First, a caveat on the language. Isn't being a "dove" on inflation the same as being a "hawk" on unemployment? Why is this discussion so skewed when the Fed's mandate is to minimize both? Anyway...

Mankiw says that this was the pre-recession Taylor rule (which is a formula for finding the target interest rate based on the unemployment and inflation rates):
r = 2.0 - (1.5)(u-5) + (0.5)(pi-2.0)
where r is the nominal interest rate, u is the unemployment rate, and pi is the inflation rate. Here is the forward guidance from the Federal Reserve announcement:
 "the Committee decided to keep the target range for the federal funds rate at 0 to 1/4 percent and currently anticipates that this exceptionally low range for the federal funds rate will be appropriate at least as long as the unemployment rate remains above 6-1/2 percent, inflation between one and two years ahead is projected to be no more than a half percentage point above the Committee’s 2 percent longer-run goal"
 So, the Fed projects 0<r<0.25 when u<6.5 and pi<2.5. Using the formula above with u=6.5 and pi=2.5 I get r=0. So, the Fed is not more dovish on inflation. According to Mankiw's post "My conclusion about dovishness is robust." I think not. Quite the contrary, Larry Ball's estimate of the Taylor Rule says that the Fed is, if anything, being more hawkish on inflation since if inflation stays less than 2.5%, the Taylor rule predicts negative interest rates, below the 0.25% rate the Fed will target. I think Larry Ball made an arithmetic error, and Mankiw failed to catch it.

At anyrate, I don't know what Larry Ball was thinking. But, I do know that this kind of thinking is misleading anyway: the Fed doesn't actually use a Taylor rule. These are mathematical constructs that macroeconomists used to describe Fed behavior, and it does a reasonably good job, but the fact is that the Taylor Rule is merely an approximations, and it often deviates widely from actual Fed policy as shown below:
This post from Macroblog makes a similar point that the Fed is somehow more dovish before. But again, I think that they are misusing the taylor rule. Their version of the taylor rule is
R = 2.02 - 1.48(U-U*) + 1.17P
where U is the unemployment rate, U* is the "natural rate" of unemployment rate which they assume changes over time and rose during the recession, and P is the inflation rate, while R is the suggested nominal interest rate. Note first that it is different from Larry Ball's estimate, proving that making judgements based on Taylor Rules is pretty stupid--we don't even know what the "true" Taylor rule is, so how can we claim the Fed is deviating from it?! So, with U=7.7, assume that U* as risen to 6, and P=1.5, you get R=1.259, way above the actual 0.25.

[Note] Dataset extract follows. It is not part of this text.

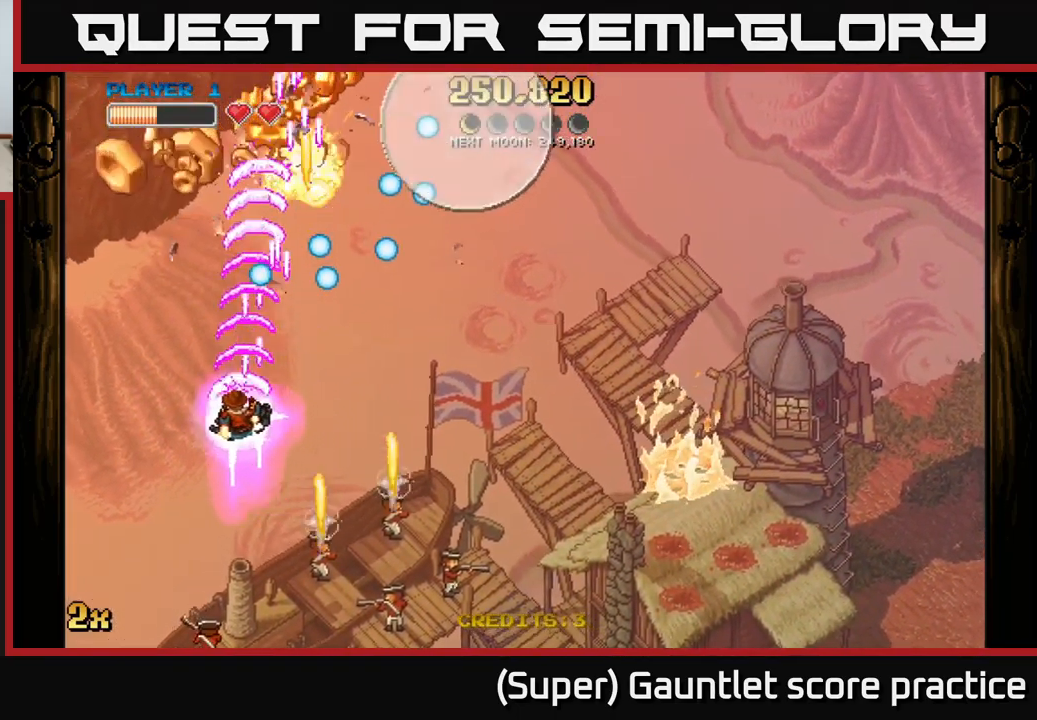
{"buttons": ["A"], "left_stick": "right", "events": [[83, "left_stick", "up-left"], [417, "left_stick", "up-right"], [483, "left_stick", "right"]]}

The problematic assumption here is that U* has risen during the recession. To be sure, they got this number form the most recent CBO estimates of the "natural rate," but the problem is that the CBO gets this estimate merely by estimating an autoregressive smoothing process. That makes a lot of problematic assumptions even with good data, but it is especially useless when we try to do it in real time, because smoothing processes will always make the "natural rate" converge towards the actual unemployment rate towards the end of the data series overwhich it is estimated. That means, it is currently giving an estimate much too high, and that the CBO estimate is not something that can be used for real-time analysis of the economy. When you redo the calculation with U*=5, you get R=-0.221. So, just like above, this actually says the Fed is more hawkish, not less, than usual.

Finally, there is Andolfatto's point.


Basically, the Fed's forward guidance differs from the previous policy stance only in that it clarified all the ways in which the Fed might increase the interest rate. Lowering the interest rate is nowhere any of the options the fed presented in their release.